### YOUR INSTRUCTIONS
Each record that follows goes into your reply unchanged; the pictures do not.

BEGIN PROVIDED MATERIAL

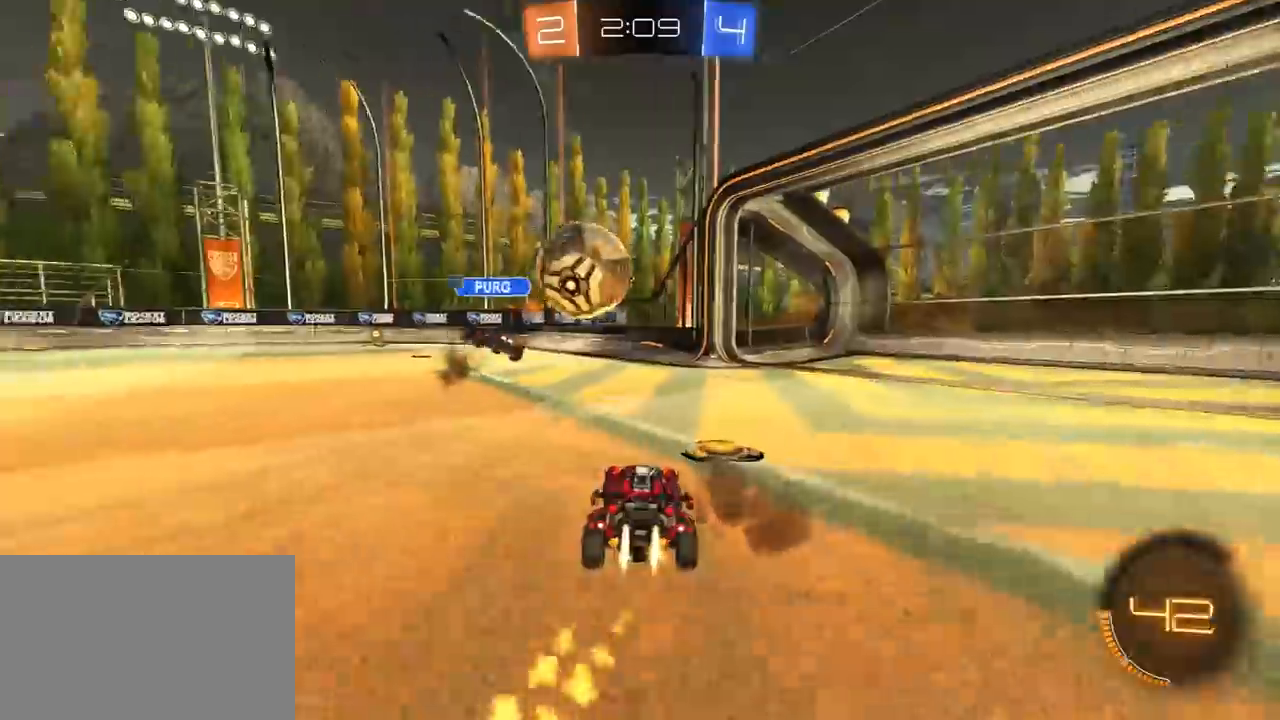
{"dt_ms": 500, "buttons": ["R1"], "left_stick": "center", "right_stick": "center", "events": [[33, "left_stick", "center"], [300, "R1", "up"], [383, "R1", "down"]]}
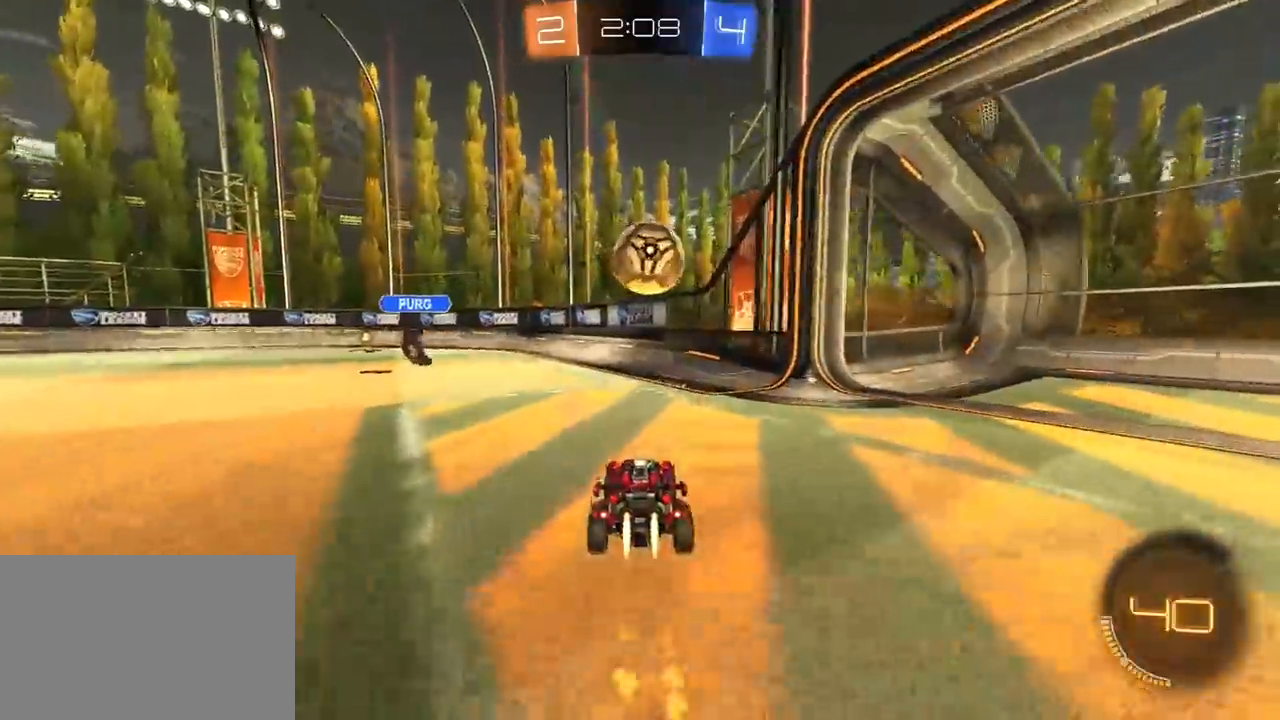
{"dt_ms": 500, "buttons": [], "left_stick": "center", "right_stick": "center", "events": [[83, "left_stick", "left"], [217, "left_stick", "center"], [250, "R1", "up"]]}
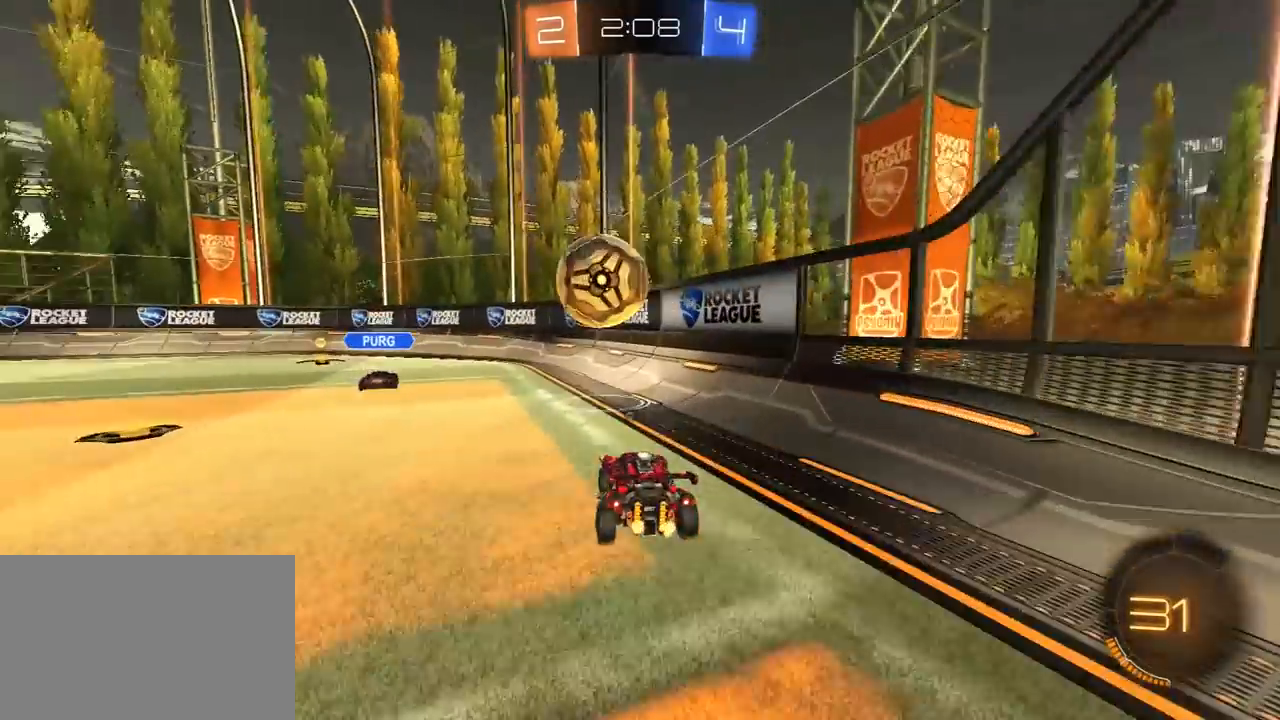
{"dt_ms": 1000, "buttons": [], "left_stick": "left", "right_stick": "center", "events": [[17, "TRIANGLE", "down"], [67, "left_stick", "left"], [83, "TRIANGLE", "up"], [383, "left_stick", "center"], [500, "left_stick", "left"], [617, "left_stick", "center"], [817, "left_stick", "right"], [967, "left_stick", "left"]]}
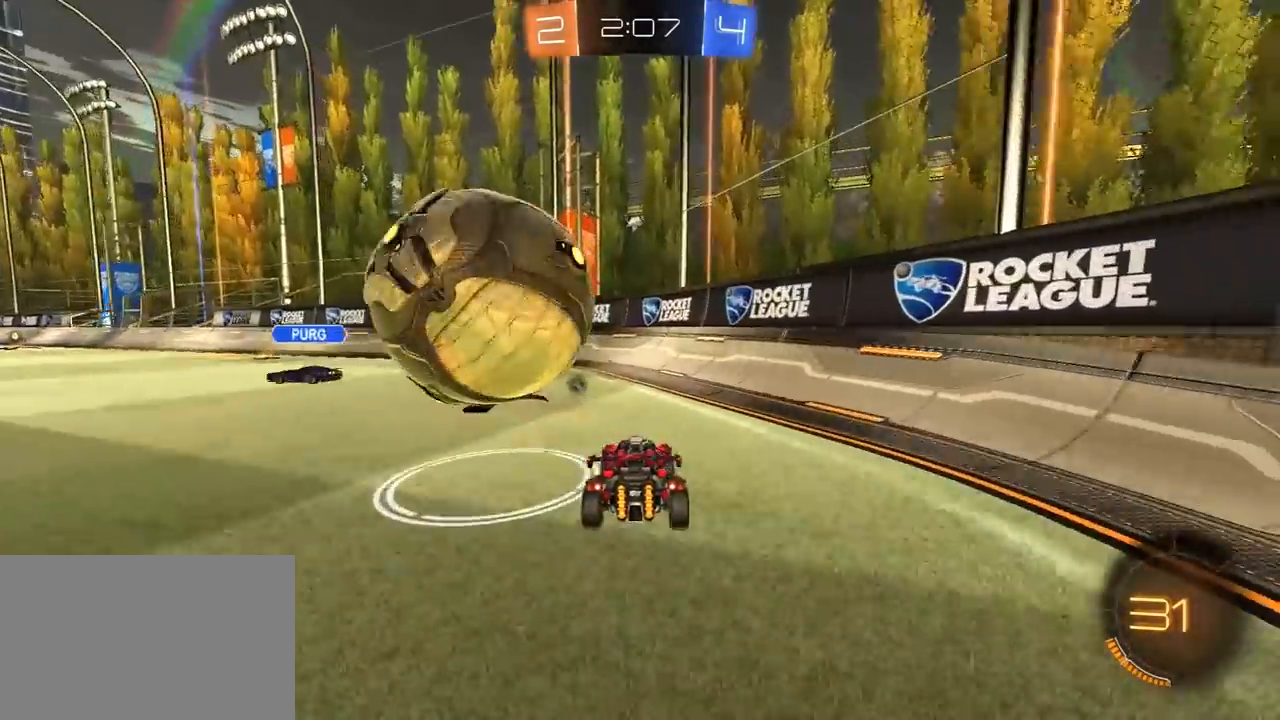
{"dt_ms": 500, "buttons": ["R1"], "left_stick": "center", "right_stick": "center", "events": [[383, "R1", "down"], [400, "left_stick", "center"]]}
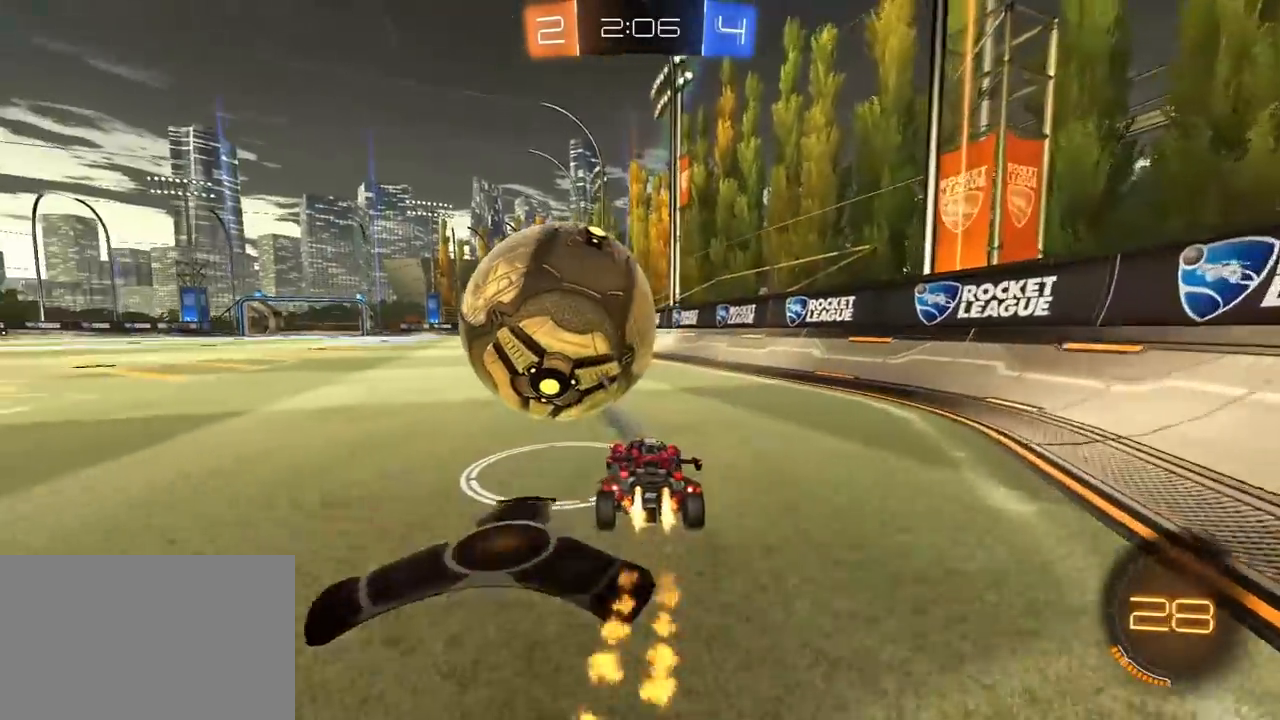
{"dt_ms": 500, "buttons": [], "left_stick": "center", "right_stick": "center", "events": [[33, "left_stick", "right"], [50, "R1", "up"], [100, "R1", "down"], [167, "left_stick", "left"], [183, "R1", "up"], [300, "left_stick", "center"]]}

END PROVIDED MATERIAL

### ANSWER AREA
{"dt_ms": 500, "buttons": ["R1"], "left_stick": "center", "right_stick": "center", "events": [[33, "left_stick", "center"], [300, "R1", "up"], [383, "R1", "down"]]}
{"dt_ms": 500, "buttons": [], "left_stick": "center", "right_stick": "center", "events": [[83, "left_stick", "left"], [217, "left_stick", "center"], [250, "R1", "up"]]}
{"dt_ms": 1000, "buttons": [], "left_stick": "left", "right_stick": "center", "events": [[17, "TRIANGLE", "down"], [67, "left_stick", "left"], [83, "TRIANGLE", "up"], [383, "left_stick", "center"], [500, "left_stick", "left"], [617, "left_stick", "center"], [817, "left_stick", "right"], [967, "left_stick", "left"]]}
{"dt_ms": 500, "buttons": ["R1"], "left_stick": "center", "right_stick": "center", "events": [[383, "R1", "down"], [400, "left_stick", "center"]]}
{"dt_ms": 500, "buttons": [], "left_stick": "center", "right_stick": "center", "events": [[33, "left_stick", "right"], [50, "R1", "up"], [100, "R1", "down"], [167, "left_stick", "left"], [183, "R1", "up"], [300, "left_stick", "center"]]}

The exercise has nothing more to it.